It seems plain that in France, Germany and Great Britain there has been an honest, if not always a very sympathetic attempt to treat prisoners decently. But we hear little about the condition of prisoners elsewhere. It is curious to note how, in spite of all the horror perpetrated repeatedly by Turkish authorities in times, not of war, but of peace, British feeling is never very indignant against the Turk; and how prisoners of war are faring in Turkey we scarcely know. Not till July, 1917, does there seem to have been any definite application for the inspection of Turkish internment camps. On July 18, 1917, an announcement appeared in the Press to the effect that, in response to a request from the British Government, the International Committee of the Red Cross at Geneva had applied to the Turkish Government for the necessary permission.
Yet here, as in all war matters, we come upon “reprisals.” The following is a cutting from the Daily News of July 20, 1917:
Mr. James Hope, for the Foreign Office, stated in the Commons yesterday that five British officers had been for over three months imprisoned in Constantinople as a reprisal for the alleged imprisonment of Turkish officers in Egypt. The United States Ambassador was requested on April 25 to explain to the Porte by telegram that only one of the five Turkish officers in Egypt had been under arrest, and that for attempted escape. He regretted to say that one of the five British officers had died. They had just received a message from the Danish Minister at Constantinople stating that the four surviving officers returned to camp on July 4.
Statements about enemy reprisals are usually less frank than this. The neutral observer has usually to watch each side describing its most drastic actions as reprisals upon the other for similar deeds.
Serbia.
The condition of Austrian and German prisoners in Serbia has been touched upon by Dr. F. M. Dickinson Berry, Physician to the Anglo-Serbian Hospital Unit. I give the following quotations from an article by Dr. Berry in the Nation of August 21, 1915.
“There is no doubt that the prisoners suffered badly during the winter.... Typhus decimated them earlier and more universally, probably owing to the way in which they were crowded together. Outside the town our prisoner pointed out a cottage adjacent to a brick-kiln, where he, with 250 men, had stayed some months without beds, blankets, or even straw to sleep on, and with the scantiest of food.” But the villagers showed kindness, said the prisoner, and bestowed on them the food placed by Serbian custom on the graves of the dead. “Many of the prisoners fell sick and were taken off to the hospital. Here, too, they lay on the floor with nothing to cover them but a great-coat, if the fortunate possessors of such.
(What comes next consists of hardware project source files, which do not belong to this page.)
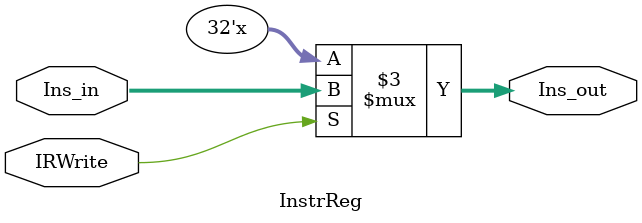
<source format=v>
`timescale 1ns / 1ps
module InstrReg(
	 input IRWrite,
	 input [31:0] Ins_in,
	 output reg [31:0] Ins_out
	 );
always@(*)
	begin
	if (IRWrite)
	begin
	Ins_out <= Ins_in;
	end
	else begin
	Ins_out <= Ins_out;
	end
	end
endmodule

</source>
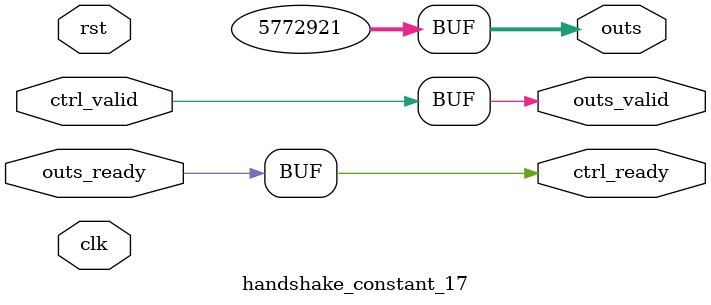
<source format=v>
`timescale 1ns / 1ps
module handshake_constant_17 #(
  parameter DATA_WIDTH = 32  // Default set to 32 bits
) (
  input                       clk,
  input                       rst,
  // Input Channel
  input                       ctrl_valid,
  output                      ctrl_ready,
  // Output Channel
  output [DATA_WIDTH - 1 : 0] outs,
  output                      outs_valid,
  input                       outs_ready
);
  assign outs       = 24'b010110000001011001111001;
  assign outs_valid = ctrl_valid;
  assign ctrl_ready = outs_ready;

endmodule

</source>
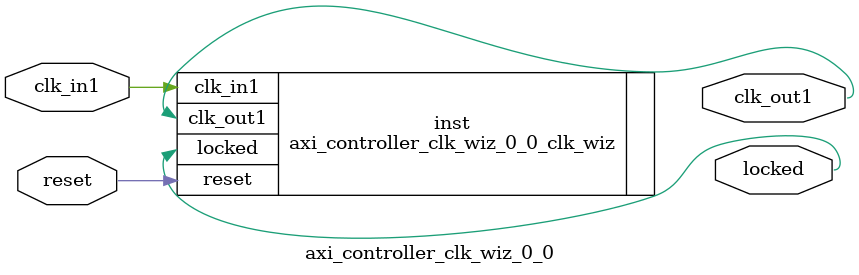
<source format=v>


`timescale 1ps/1ps

(* CORE_GENERATION_INFO = "axi_controller_clk_wiz_0_0,clk_wiz_v6_0_6_0_0,{component_name=axi_controller_clk_wiz_0_0,use_phase_alignment=true,use_min_o_jitter=false,use_max_i_jitter=false,use_dyn_phase_shift=false,use_inclk_switchover=false,use_dyn_reconfig=false,enable_axi=0,feedback_source=FDBK_AUTO,PRIMITIVE=MMCM,num_out_clk=1,clkin1_period=10.000,clkin2_period=10.000,use_power_down=false,use_reset=true,use_locked=true,use_inclk_stopped=false,feedback_type=SINGLE,CLOCK_MGR_TYPE=NA,manual_override=false}" *)

module axi_controller_clk_wiz_0_0 
 (
  // Clock out ports
  output        clk_out1,
  // Status and control signals
  input         reset,
  output        locked,
 // Clock in ports
  input         clk_in1
 );

  axi_controller_clk_wiz_0_0_clk_wiz inst
  (
  // Clock out ports  
  .clk_out1(clk_out1),
  // Status and control signals               
  .reset(reset), 
  .locked(locked),
 // Clock in ports
  .clk_in1(clk_in1)
  );

endmodule

</source>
Few who entered the hospital ever came back; if not ill with typhus when they came in, they were pretty safe to get it there, and they passed on to the cemetery beyond the town, where, as in so many Serbian cemeteries, however remotely situated, there is a portion covered thickly with plain wooden crosses, marking the graves of Austrian prisoners. Our informant told us that of those with him 50 per cent. had died; of eleven Italians whom he had under his charge one only survived. Asked whether they had any guards, he said no; each sergeant (he himself was one) was put in charge of fifty men, and was answerable with his life in case any should escape.” There were, however, some compensations for the primitive barbarity of these arrangements. The Serbian people did not attack their prisoners, they fed them. They might have learned a less human attitude under more civilised conditions. “As we motored through the town we were amused at the number of greetings our prisoner received; he was evidently a well known and popular person. As we passed he pointed out the houses of acquaintances and other objects of interest. On one side lived a municipal official, who, finding that he held the same sort of post in Bohemia, greeted him as a colleague and used to ask him to his house. Further on was the fountain where he had come to wash his clothes in the bitter winter weather, and close by the house of the kind but match-making old lady who washed his clothes for him, and having a daughter’s hand to dispose of, wished to keep him as a son-in-law.”
Russia.
Of what happened in Russian prison camps we have only rumours, and the usual individual statements. The old Russian régime was scarcely likely to be very efficient or very humane in its treatment of prisoners, but any one who has examined war stories will be very cautious of believing all that is told. What the “unofficial information and rumours” were may be sufficiently gathered by referring to the Cambridge Magazine of August 26, 1916, Supplement “Prisoners.” It may be well to add this: in November, 1918, Erzberger, interviewed by Dr. Stollberg, of the Deutsche Allgemeine Zeitung, asserted that out of 250 thousand prisoners in Russia only 100 thousand remained alive.